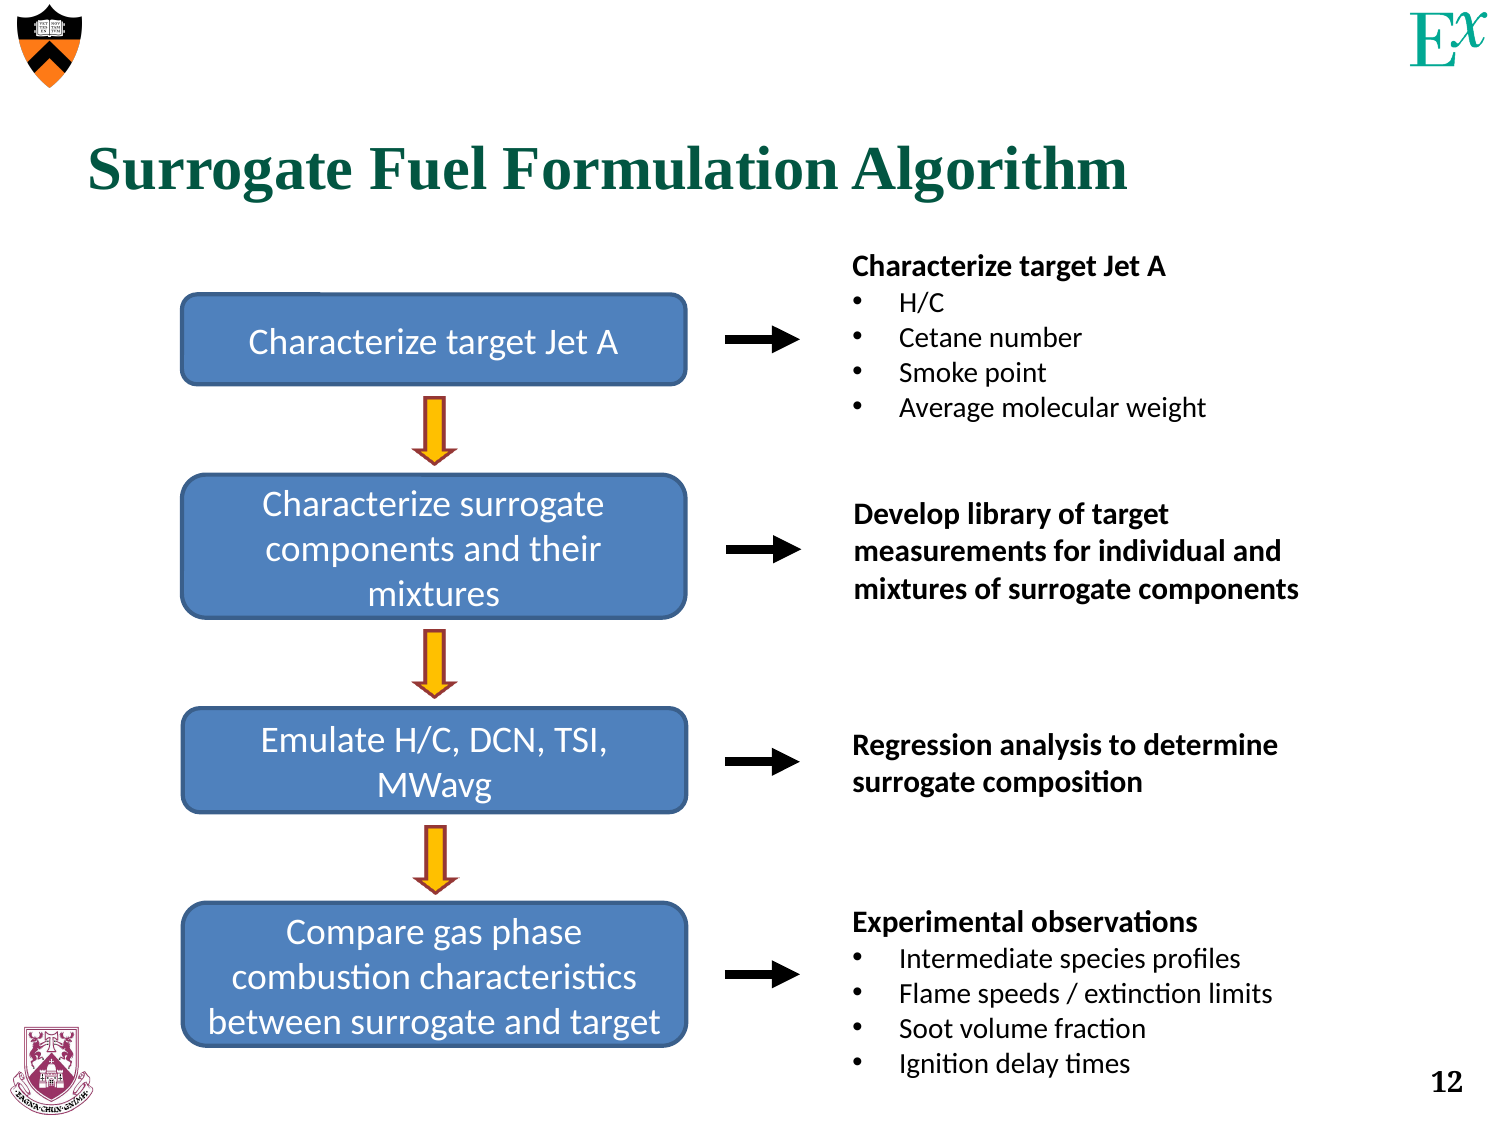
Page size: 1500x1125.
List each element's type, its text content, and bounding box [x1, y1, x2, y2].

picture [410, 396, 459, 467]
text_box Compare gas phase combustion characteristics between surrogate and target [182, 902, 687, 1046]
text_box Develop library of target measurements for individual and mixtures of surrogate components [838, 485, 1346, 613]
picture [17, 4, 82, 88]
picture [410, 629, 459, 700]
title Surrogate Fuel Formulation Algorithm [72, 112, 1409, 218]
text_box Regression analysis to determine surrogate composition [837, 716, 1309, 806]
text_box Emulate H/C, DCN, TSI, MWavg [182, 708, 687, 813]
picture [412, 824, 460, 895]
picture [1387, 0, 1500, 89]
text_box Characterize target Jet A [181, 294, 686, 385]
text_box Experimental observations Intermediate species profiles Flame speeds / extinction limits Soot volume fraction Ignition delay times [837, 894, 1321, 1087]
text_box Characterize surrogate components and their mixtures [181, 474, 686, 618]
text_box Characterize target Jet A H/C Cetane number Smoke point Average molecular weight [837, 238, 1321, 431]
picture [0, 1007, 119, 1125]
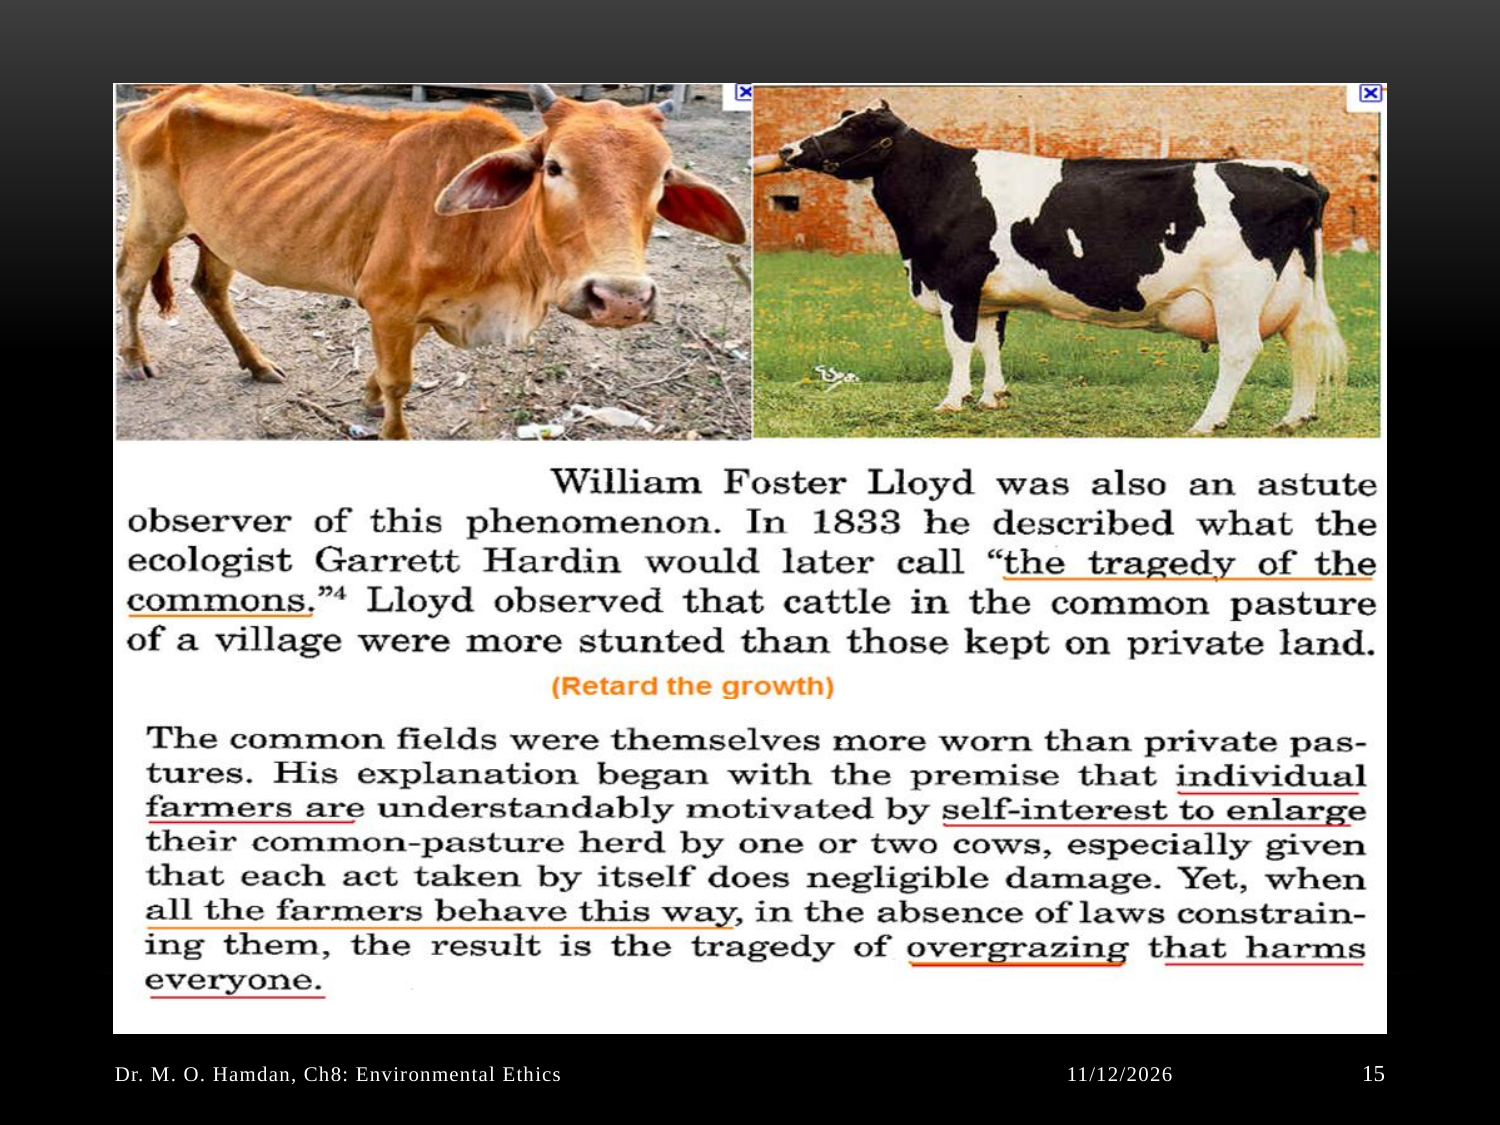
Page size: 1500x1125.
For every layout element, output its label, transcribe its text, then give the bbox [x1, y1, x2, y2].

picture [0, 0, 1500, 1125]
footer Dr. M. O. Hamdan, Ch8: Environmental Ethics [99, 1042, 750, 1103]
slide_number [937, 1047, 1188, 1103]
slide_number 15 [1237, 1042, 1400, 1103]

- THE PROBLEM: Provide a precise transcription of the listing, excluding each picture.

- REPLY TO THE TASK:
Page size: 1500x1125.
List each element's type, its text content, and bounding box [x1, y1, x2, y2].

picture [410, 396, 459, 467]
text_box Compare gas phase combustion characteristics between surrogate and target [182, 902, 687, 1046]
text_box Develop library of target measurements for individual and mixtures of surrogate components [838, 485, 1346, 613]
picture [17, 4, 82, 88]
picture [410, 629, 459, 700]
title Surrogate Fuel Formulation Algorithm [72, 112, 1409, 218]
text_box Regression analysis to determine surrogate composition [837, 716, 1309, 806]
text_box Emulate H/C, DCN, TSI, MWavg [182, 708, 687, 813]
picture [412, 824, 460, 895]
picture [1387, 0, 1500, 89]
text_box Characterize target Jet A [181, 294, 686, 385]
text_box Experimental observations Intermediate species profiles Flame speeds / extinction limits Soot volume fraction Ignition delay times [837, 894, 1321, 1087]
text_box Characterize surrogate components and their mixtures [181, 474, 686, 618]
text_box Characterize target Jet A H/C Cetane number Smoke point Average molecular weight [837, 238, 1321, 431]
picture [0, 1007, 119, 1125]
Page size: 1500x1125.
For every layout element, output its label, transcribe its text, then give the bbox [x1, y1, x2, y2].

picture [0, 0, 1500, 1125]
footer Dr. M. O. Hamdan, Ch8: Environmental Ethics [99, 1042, 750, 1103]
slide_number [937, 1047, 1188, 1103]
slide_number 15 [1237, 1042, 1400, 1103]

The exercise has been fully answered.